Reverting to metaphor: Ultimately this comes down to who is driving. Putting Korea back in the driver’s seat has long been Moon’s ambition and one of his favorite metaphors, though I assume he had autos in mind rather than trains. Whichever, in a sense, he has succeeded. Compared to a year ago, the driver’s seat regarding the Korean Peninsula is now located firmly on that peninsula.
Yet despite all Moon’s laudable efforts, the Korean leader driving all this is not him, but Kim Jong Un. And if the train is not currently going forward very fast, or at all, that is because the man in Pyongyang has chosen to apply the brakes recently. We may hope he will revert to the accelerator soon, while praying that nothing happens to send the train off the rails.

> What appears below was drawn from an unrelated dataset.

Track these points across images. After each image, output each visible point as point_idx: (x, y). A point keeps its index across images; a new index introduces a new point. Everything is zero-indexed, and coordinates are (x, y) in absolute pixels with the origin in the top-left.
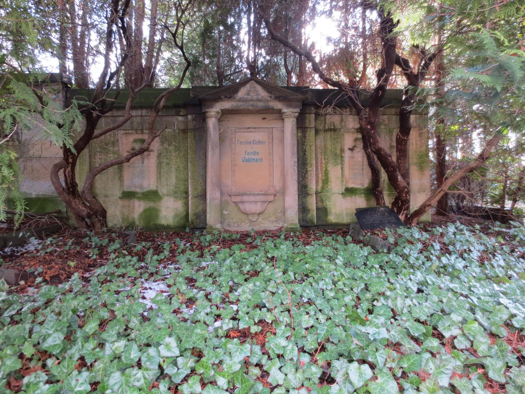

But all this is up to Kim. He started it. It’s him at the controls, steering skillfully—if not always to our liking. He will soon give his annual New Year address. If, as I expect, this echoes the critical tone of recent lower-level DPRK commentary, there is a real risk that the peace train will wobble or even derail in 2019, unless all parties strive much harder to meet each other’s demands. Moon, the navigator and go-between, will have his work cut out next year to keep the train on track and chugging forward.